## Your instructions
In the post on media deregulation, reproduce the passage from "This bothers me" to "what I'm saying.".

## Supplied text
This bothers me in so many ways. My gut tells me that, if anything, companies controlling our mass media need more regulation, not less. Anyone who has read The Media Monopoly will understand what I'm saying.

It's further bothersome to see Big Media wrap this issue of deregulation in the first amendment. A lawyer for Fox said, "The national broadcast rules prohibit the networks from exercising their First Amendment rights to speak to 65 percent of the nation's households." If access to households is now a first amendment issue, an outcome of this case better be that pirate and underground radio stations are free to broadcast at will--they have the same "rights" to speak to our nation's households.

The first amendment, if I'm not mistaken, was not about access. Let's look at it:

Congress shall make no law respecting an establishment of religion, or prohibiting the free exercise thereof; or abridging the freedom of speech, or of the press; or the right of the people peaceably to assemble, and to petition the government for a redress of grievances.

A founding tenet of our democratic society is ensuring a forum for the exchange of a wide range of ideas. This is what the first amendment is all about. To see Big Media twist the wording is disgusting.

6 comments so far. Add a comment.

Previous entry: "Achtung!"
Next entry: "Visceral writing."

Comments:

COMMENT #1
Like yourself, I have long been distressed with the press and the arrogance of their estate. This power of the press was what caused Edmund Burke to identify the media as The Fourth Estate, a ruling power on a level with the three previously recongnized estates: the Clergy, the House of Lords and the House of Commons.

While you can criticize and attack the media for their usually venal abuses of this power, I don't think you can challenge their rights under the U.S. Constitution. In general this document is a hodge-podge of regional and parochial positions pertaining to the perceived well-being of a limited group of colonial land (and slave) owners in the mid to late 1700s. Its flaws and oversights required an immediate addition of amendments and over the centuries has required many more amendments and re-amendments in order to keep pace with developing realities. Yet it is still open to legitmate interpretation and re-interpretation through the interests and attentions of thousands of lawyers and judges over the centuries.

As a particular example, you feel that the First Amendment does not guarantee access, yet the line including: "Congress shall make no law... prohibiting... or abridging the freedom of speech, or of the press..." can easily be interpreted as guaranteeing access without limitation. What I am suggesting is--don't get caught in the trap of Constitutional arguments to support you positions. Leave those interpretations to the manipulators and scoundrels who try to use the U.S. Constitution in much the same way they try to use the primitive writings of the Bible to control and overpower others.

BTW, a few years ago a new and Fifth Estate was consensually identified: Scientists. I would now like to nominate my candidate for the Sixth Estate--Bill Gates. All by himself.

[Extracted records]
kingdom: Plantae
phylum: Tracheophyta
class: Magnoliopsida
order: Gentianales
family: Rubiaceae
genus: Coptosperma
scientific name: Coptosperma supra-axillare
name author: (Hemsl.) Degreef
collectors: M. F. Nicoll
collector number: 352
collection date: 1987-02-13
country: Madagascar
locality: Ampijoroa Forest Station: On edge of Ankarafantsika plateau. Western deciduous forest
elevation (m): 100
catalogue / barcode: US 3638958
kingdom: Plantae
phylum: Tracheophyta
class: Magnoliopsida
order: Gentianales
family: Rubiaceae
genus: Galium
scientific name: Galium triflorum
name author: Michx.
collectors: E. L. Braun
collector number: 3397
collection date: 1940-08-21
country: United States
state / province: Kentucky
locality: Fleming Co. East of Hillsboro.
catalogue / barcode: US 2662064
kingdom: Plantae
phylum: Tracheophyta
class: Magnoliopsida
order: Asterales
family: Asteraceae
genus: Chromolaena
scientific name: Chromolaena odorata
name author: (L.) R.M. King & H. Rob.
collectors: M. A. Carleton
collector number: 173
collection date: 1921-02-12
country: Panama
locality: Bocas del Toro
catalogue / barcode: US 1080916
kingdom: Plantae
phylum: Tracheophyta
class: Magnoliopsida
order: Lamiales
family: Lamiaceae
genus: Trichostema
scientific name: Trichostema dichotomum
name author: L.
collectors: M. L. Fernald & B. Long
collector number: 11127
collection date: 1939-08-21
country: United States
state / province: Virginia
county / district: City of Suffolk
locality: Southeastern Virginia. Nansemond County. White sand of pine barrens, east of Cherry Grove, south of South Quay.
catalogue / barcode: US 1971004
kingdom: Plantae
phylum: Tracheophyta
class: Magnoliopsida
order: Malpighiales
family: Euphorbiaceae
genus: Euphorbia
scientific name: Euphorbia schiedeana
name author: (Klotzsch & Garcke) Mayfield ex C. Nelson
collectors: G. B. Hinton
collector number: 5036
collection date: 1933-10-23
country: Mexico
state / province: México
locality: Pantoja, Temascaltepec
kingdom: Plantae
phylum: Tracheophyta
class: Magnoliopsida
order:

## Finished answer
This bothers me in so many ways. My gut tells me that, if anything, companies controlling our mass media need more regulation, not less. Anyone who has read The Media Monopoly will understand what I'm saying.